This course is discontinued and no longer available for admissions
About this course
Associate Professor Kate MacNeill
For currently enrolled students:
- General information about enrolment:
- Email: firstname.lastname@example.org
- Location: Room 120, Old Arts (Building 149)
Hours: 10-12am and 2-4pm
For future students:
|Award title||Doctor of Philosophy|
|Year & campus||2019|
|Fees information||Subject EFTSL, level, discipline and census date|
|Study level & type||Graduate Research|
|Duration||3 years full-time, or equivalent part-time|
Please note that 101AA PhD - Arts program will no longer be accepting new applications as of the 1st January 2016, the program from 2016 will be offered as DR-PHILART Doctor of Philosophy - Arts. Please refer to the correct handbook entry for program information for commencing students from 2016.
The degree of Doctor of Philosophy signifies that the holder has undertaken a substantial piece of original research, which has been conducted and reported by the holder under proper academic supervision and in a research environment for a prescribed period.
The PhD thesis demonstrates authority in the candidate's field and shows evidence of command of knowledge in relevant fields. It shows that the candidate has a thorough grasp of the appropriate methodological techniques and an awareness of their limitations. The thesis also makes a distinct contribution to knowledge. Its contribution to knowledge rests on originality of approach and / or interpretation of the findings and, in some cases, the discovery of new facts.

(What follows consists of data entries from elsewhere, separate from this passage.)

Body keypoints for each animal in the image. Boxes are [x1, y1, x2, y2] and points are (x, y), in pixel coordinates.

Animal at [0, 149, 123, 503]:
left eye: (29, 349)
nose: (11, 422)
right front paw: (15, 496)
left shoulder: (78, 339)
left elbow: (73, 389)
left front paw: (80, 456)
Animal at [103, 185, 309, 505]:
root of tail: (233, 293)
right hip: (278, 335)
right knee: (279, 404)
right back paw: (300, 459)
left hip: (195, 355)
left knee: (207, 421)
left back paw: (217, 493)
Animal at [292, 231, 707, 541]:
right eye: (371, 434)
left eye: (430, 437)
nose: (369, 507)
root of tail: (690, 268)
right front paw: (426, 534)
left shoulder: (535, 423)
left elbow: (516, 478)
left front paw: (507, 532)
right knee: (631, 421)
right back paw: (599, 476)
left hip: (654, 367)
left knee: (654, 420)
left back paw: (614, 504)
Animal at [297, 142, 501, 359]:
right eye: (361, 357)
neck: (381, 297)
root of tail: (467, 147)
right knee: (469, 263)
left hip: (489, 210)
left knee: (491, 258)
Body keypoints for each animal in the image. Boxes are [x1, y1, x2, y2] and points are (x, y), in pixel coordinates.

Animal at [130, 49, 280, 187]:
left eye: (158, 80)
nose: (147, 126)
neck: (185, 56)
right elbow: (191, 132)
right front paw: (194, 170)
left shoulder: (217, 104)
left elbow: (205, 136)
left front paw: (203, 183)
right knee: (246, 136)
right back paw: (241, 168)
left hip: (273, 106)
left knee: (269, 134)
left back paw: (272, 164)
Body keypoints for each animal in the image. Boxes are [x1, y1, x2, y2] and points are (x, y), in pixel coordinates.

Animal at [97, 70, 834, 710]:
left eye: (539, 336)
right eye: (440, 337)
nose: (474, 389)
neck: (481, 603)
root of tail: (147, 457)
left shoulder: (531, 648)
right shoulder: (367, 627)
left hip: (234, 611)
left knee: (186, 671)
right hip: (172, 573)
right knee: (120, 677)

The thesis demonstrates an ability to communicate research findings effectively in the professional arena and in an international context. It is a careful, rigorous and sustained piece of work demonstrating that a research 'apprenticeship' is complete and the holder is admitted to the community of scholars in the discipline.

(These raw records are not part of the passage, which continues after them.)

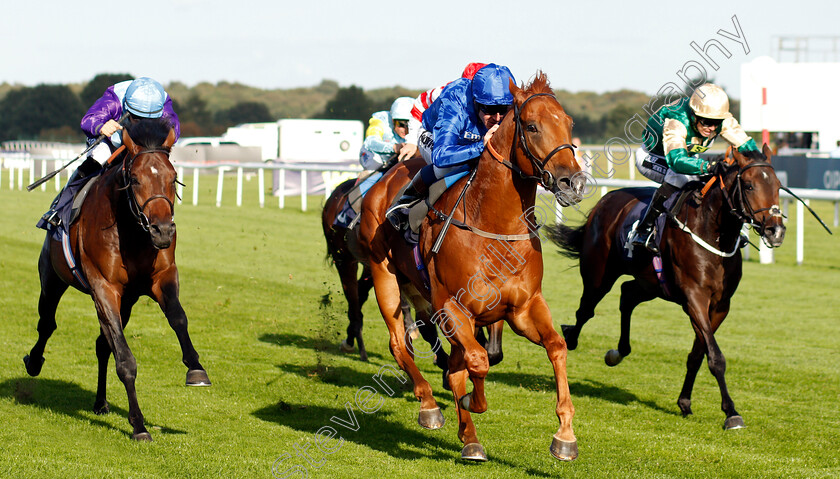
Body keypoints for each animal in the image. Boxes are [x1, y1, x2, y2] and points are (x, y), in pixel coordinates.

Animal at [23, 119, 210, 442]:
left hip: (128, 301)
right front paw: (138, 425)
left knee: (102, 345)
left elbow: (178, 317)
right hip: (52, 278)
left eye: (174, 177)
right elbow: (124, 359)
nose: (163, 231)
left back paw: (100, 402)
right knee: (47, 323)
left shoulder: (161, 277)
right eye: (134, 179)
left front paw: (196, 368)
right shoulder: (104, 287)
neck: (132, 233)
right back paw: (34, 362)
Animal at [358, 73, 588, 464]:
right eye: (532, 126)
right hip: (384, 275)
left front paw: (565, 436)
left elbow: (556, 346)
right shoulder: (453, 307)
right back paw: (429, 406)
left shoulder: (524, 307)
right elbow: (477, 362)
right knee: (399, 344)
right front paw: (467, 403)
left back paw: (468, 437)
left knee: (449, 365)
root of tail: (387, 175)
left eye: (569, 124)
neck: (495, 226)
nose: (573, 183)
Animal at [548, 145, 784, 432]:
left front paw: (685, 402)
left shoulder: (720, 305)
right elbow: (716, 358)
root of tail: (605, 201)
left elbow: (699, 354)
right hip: (598, 275)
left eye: (778, 186)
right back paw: (570, 337)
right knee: (586, 310)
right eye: (749, 185)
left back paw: (618, 352)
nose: (776, 231)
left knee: (627, 294)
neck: (712, 232)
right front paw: (731, 413)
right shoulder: (694, 298)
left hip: (651, 283)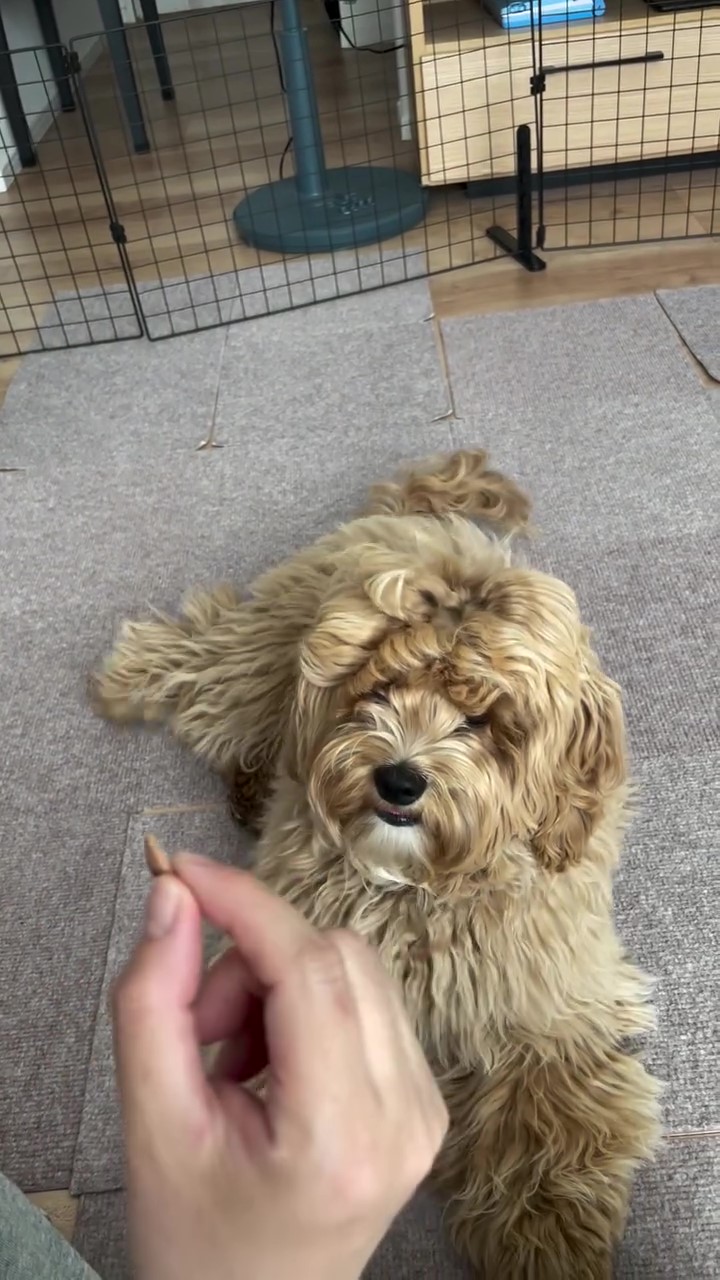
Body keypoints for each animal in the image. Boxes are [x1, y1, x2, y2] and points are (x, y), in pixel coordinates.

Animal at [92, 450, 661, 1278]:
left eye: (481, 719)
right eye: (381, 689)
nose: (398, 780)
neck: (419, 886)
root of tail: (421, 518)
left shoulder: (545, 1009)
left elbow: (546, 1133)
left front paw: (546, 1243)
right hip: (262, 659)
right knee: (210, 654)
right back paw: (132, 672)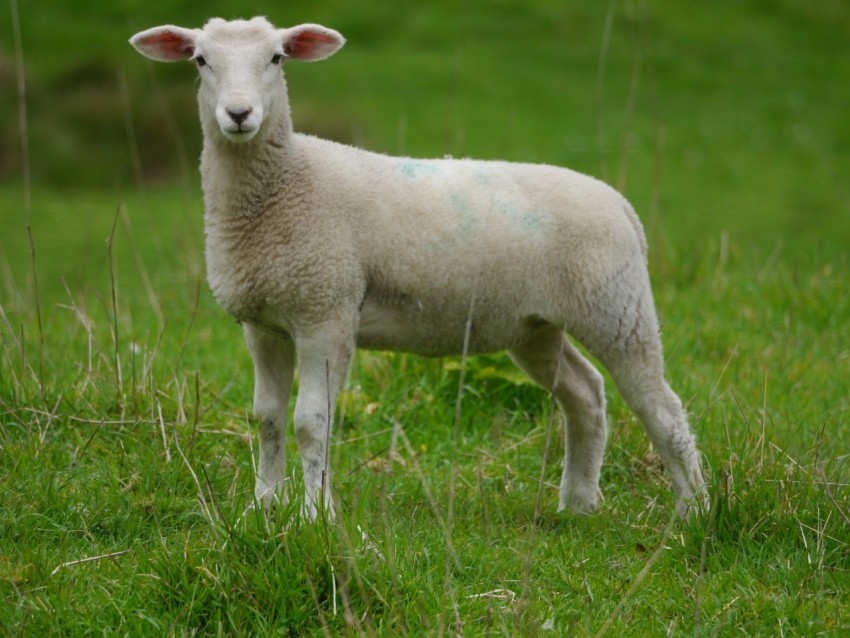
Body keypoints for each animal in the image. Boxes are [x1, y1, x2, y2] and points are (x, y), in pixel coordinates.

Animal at [129, 16, 706, 521]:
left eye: (276, 57)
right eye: (201, 60)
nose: (239, 114)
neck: (284, 184)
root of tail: (624, 207)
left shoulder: (326, 312)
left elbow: (311, 423)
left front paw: (316, 517)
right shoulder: (265, 323)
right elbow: (268, 420)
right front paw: (264, 508)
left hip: (617, 308)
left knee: (662, 408)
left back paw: (695, 512)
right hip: (536, 326)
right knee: (585, 396)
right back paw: (578, 506)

In scope, the PhD thesis differs from a research Masters thesis chiefly by its deeper and more comprehensive treatment of the chosen subject. It is written succinctly, in English, unless approval has been given for the thesis to be written in a language other than English. The normal length of a PhD thesis is 80,000 words, exclusive of words in tables, maps, bibliographies and appendices. Footnotes are included as part of the word limit. The thesis should not exceed 100,000 words (or equivalent) without special approval from the Research Higher Degrees Committee.